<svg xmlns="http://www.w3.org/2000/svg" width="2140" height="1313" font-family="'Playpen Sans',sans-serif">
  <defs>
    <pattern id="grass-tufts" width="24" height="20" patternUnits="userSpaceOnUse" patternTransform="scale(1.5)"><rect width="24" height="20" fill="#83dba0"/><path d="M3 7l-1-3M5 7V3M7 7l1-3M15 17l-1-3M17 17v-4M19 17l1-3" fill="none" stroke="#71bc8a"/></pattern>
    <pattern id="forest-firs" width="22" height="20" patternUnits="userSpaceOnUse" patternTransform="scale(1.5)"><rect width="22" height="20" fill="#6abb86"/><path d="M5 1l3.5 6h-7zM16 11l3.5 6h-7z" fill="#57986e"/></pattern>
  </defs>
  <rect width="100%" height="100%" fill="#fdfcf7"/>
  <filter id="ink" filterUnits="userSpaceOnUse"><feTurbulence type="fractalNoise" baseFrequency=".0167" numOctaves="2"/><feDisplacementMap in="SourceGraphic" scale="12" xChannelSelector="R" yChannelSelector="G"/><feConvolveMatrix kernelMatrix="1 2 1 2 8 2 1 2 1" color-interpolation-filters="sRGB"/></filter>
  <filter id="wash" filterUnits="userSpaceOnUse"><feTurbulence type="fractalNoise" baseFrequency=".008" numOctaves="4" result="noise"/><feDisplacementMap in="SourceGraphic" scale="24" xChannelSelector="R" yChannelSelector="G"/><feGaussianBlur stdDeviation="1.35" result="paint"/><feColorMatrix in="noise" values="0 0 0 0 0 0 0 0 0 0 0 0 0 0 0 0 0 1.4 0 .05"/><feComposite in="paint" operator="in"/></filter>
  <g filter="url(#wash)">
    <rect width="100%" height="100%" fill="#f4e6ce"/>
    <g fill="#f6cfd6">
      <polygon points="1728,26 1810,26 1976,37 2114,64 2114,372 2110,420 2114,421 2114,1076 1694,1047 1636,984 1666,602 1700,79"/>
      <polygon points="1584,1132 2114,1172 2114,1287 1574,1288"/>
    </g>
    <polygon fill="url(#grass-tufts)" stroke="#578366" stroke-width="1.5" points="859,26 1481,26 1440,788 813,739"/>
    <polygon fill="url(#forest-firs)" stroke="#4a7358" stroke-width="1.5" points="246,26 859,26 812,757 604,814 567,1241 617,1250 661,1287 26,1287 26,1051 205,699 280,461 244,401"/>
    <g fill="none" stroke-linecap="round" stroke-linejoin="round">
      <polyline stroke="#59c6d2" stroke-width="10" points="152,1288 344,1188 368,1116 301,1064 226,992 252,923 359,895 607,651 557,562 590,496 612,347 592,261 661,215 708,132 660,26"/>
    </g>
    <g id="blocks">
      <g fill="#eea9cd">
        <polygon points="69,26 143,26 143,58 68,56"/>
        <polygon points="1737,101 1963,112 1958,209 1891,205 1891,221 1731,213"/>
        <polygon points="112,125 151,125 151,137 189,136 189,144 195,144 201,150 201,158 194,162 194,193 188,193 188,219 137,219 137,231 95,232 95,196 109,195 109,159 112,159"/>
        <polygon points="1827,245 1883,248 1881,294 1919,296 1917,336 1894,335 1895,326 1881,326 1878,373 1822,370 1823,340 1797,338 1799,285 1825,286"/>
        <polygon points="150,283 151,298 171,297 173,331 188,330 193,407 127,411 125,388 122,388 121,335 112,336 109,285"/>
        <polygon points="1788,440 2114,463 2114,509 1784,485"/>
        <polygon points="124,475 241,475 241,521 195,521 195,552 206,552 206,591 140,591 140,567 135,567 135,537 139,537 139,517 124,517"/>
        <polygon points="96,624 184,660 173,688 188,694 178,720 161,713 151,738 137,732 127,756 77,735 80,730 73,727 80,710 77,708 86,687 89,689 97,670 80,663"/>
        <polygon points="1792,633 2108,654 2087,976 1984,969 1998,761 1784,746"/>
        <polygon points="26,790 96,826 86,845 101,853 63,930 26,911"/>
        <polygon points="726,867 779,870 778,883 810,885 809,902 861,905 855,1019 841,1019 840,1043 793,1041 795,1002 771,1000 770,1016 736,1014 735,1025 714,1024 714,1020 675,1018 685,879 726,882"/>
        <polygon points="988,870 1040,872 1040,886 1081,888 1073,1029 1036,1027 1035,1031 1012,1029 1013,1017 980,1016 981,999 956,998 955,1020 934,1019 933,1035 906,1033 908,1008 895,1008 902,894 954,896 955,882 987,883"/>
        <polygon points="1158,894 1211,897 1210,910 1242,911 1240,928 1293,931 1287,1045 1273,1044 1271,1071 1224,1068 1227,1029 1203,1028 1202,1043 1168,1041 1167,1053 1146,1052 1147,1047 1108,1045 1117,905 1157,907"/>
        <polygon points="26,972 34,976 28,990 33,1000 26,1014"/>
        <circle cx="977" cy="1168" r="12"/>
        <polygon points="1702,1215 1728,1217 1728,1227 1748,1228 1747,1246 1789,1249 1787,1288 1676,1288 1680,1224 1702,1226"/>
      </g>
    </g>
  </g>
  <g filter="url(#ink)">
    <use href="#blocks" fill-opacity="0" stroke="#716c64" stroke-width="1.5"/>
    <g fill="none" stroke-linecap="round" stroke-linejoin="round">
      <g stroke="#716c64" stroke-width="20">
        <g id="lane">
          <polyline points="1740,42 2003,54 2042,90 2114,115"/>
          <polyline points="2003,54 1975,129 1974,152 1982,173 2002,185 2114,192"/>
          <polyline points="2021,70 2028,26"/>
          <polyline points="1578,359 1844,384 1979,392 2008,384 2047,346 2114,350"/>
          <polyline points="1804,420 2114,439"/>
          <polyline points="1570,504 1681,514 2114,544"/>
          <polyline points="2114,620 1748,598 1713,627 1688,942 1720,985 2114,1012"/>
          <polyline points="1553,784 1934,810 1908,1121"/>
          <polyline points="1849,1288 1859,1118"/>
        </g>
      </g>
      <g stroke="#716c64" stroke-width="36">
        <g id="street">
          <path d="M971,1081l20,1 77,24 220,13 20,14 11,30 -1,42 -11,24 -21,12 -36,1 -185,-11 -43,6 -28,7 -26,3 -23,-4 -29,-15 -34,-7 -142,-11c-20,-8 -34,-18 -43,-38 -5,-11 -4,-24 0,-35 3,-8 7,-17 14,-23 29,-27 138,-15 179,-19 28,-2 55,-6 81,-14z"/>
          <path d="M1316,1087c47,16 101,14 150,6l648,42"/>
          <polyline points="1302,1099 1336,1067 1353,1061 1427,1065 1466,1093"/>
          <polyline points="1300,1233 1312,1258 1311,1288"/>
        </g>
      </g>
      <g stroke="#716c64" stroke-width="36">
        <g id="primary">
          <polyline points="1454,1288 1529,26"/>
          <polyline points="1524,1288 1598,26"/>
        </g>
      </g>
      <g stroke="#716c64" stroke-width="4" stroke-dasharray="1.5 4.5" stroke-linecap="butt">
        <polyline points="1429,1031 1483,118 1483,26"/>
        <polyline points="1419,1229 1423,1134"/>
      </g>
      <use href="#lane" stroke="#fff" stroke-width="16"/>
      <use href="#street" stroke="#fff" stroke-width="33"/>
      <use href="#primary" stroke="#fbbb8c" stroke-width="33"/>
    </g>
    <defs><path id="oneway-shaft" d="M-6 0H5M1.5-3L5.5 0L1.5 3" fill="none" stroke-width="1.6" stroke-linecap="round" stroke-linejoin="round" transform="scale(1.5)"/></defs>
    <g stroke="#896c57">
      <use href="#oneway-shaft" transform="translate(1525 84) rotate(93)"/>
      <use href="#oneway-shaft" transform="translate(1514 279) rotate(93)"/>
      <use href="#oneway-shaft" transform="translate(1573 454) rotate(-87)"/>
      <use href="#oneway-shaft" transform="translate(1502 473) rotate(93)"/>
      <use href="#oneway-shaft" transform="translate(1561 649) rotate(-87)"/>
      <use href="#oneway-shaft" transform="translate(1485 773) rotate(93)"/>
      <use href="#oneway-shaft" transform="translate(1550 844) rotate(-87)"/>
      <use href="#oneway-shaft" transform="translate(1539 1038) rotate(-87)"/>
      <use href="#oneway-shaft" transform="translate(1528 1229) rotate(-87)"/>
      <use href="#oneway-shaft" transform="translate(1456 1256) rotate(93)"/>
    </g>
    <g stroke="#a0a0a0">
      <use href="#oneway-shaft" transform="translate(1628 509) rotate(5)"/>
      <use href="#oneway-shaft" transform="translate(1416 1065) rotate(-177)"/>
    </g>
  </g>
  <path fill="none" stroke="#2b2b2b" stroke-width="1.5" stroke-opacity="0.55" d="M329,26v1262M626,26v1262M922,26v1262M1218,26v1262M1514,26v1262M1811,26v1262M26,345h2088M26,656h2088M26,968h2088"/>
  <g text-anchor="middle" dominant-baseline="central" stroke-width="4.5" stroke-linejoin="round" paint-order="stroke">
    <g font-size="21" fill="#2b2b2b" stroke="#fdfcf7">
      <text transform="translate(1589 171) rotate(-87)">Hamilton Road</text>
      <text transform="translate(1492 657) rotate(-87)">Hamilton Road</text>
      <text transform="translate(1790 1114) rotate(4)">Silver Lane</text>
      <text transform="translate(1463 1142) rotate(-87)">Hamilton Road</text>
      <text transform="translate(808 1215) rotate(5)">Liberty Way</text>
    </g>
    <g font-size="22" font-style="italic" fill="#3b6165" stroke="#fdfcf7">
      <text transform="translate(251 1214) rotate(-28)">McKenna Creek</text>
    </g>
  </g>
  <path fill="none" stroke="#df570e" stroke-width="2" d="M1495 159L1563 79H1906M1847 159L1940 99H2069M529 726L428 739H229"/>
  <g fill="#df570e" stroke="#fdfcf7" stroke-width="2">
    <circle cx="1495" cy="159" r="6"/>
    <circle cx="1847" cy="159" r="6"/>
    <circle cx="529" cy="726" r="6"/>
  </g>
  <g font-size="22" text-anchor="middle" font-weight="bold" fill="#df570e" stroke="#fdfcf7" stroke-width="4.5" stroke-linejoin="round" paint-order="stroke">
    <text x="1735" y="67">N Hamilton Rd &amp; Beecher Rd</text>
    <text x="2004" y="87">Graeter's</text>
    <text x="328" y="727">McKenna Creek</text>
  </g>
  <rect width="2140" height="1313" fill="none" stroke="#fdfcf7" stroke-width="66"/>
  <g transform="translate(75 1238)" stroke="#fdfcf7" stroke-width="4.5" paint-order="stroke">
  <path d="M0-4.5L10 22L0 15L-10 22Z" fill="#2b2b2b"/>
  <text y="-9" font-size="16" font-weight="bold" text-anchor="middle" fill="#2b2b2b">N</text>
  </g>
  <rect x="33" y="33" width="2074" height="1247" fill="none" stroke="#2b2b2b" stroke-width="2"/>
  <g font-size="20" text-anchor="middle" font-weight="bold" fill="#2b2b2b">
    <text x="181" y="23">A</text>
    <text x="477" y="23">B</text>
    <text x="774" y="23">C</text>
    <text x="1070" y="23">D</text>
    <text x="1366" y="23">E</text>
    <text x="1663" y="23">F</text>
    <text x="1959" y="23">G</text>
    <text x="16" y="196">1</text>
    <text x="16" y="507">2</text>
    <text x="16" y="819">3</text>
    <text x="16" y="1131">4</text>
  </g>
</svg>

- **YOUR TASK**
Search the entries for the string "defs". Copy every line that has it.

- **RESPONSE BOX**
  <defs>
  </defs>
    <defs><path id="oneway-shaft" d="M-6 0H5M1.5-3L5.5 0L1.5 3" fill="none" stroke-width="1.6" stroke-linecap="round" stroke-linejoin="round" transform="scale(1.5)"/></defs>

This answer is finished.